Stored items:
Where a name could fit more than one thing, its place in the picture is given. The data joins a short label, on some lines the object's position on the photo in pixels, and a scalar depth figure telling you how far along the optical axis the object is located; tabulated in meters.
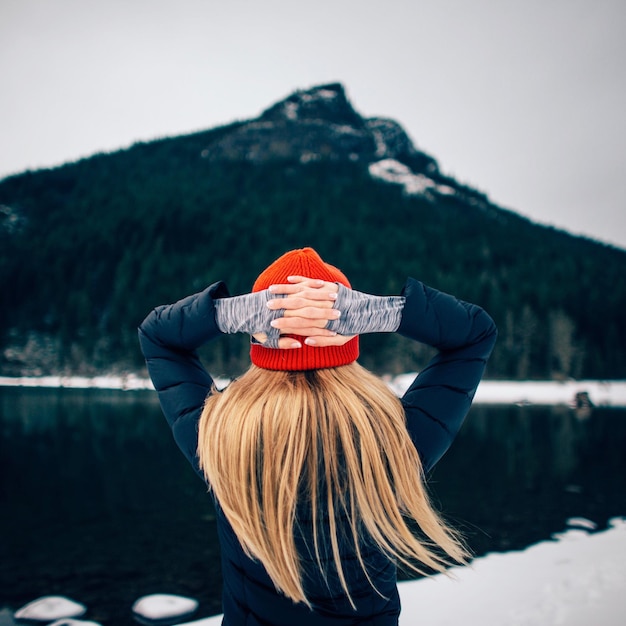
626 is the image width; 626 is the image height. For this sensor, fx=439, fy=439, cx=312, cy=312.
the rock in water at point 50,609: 5.41
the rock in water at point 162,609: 5.47
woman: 1.10
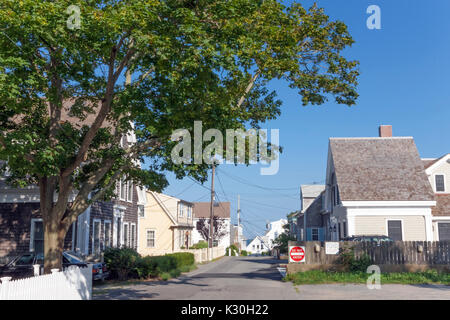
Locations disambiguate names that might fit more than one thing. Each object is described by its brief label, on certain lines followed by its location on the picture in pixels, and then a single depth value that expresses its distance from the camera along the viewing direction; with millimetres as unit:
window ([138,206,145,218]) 36669
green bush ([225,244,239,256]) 71812
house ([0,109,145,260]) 24047
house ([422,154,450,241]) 31859
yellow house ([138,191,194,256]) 49500
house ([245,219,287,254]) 132250
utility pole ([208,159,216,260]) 49375
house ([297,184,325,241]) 45188
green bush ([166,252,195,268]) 29127
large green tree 11969
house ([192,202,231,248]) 90750
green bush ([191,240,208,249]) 57756
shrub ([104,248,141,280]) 22562
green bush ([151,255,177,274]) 23606
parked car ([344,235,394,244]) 24422
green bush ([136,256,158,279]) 22750
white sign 21922
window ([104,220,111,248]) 28703
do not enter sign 22203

INSTRUCTIONS FOR THE TASK: Take every entry above and transcribe it exactly, with no pictures in the copy.

WRITTEN ANSWER:
Where a name could fit more than one thing, its place in the picture is given. The data joins a short label, on some lines the object's position on the photo in pixels, and a scalar depth figure telling you how far along the optical axis the object is located; tabulated in meters.
626 is the image width; 626 is the image height. For this sensor, fx=439, fy=439, cx=312, cy=312.
the rock in water at point 50,609: 5.41
the rock in water at point 162,609: 5.47
woman: 1.10
Locations disambiguate names that might fit more than one thing. Each object is described by its brief label, on certain lines followed by its location on the picture in pixels, and then a single depth value that expresses its distance from the camera along the viewing direction; with millimetres as unit:
window ([138,206,145,218]) 36669
green bush ([225,244,239,256]) 71812
house ([0,109,145,260]) 24047
house ([422,154,450,241]) 31859
yellow house ([138,191,194,256]) 49500
house ([245,219,287,254]) 132250
utility pole ([208,159,216,260]) 49375
house ([297,184,325,241]) 45188
green bush ([166,252,195,268]) 29127
large green tree 11969
house ([192,202,231,248]) 90750
green bush ([191,240,208,249]) 57756
shrub ([104,248,141,280]) 22562
green bush ([151,255,177,274]) 23606
parked car ([344,235,394,244]) 24422
green bush ([136,256,158,279]) 22750
white sign 21922
window ([104,220,111,248]) 28703
do not enter sign 22203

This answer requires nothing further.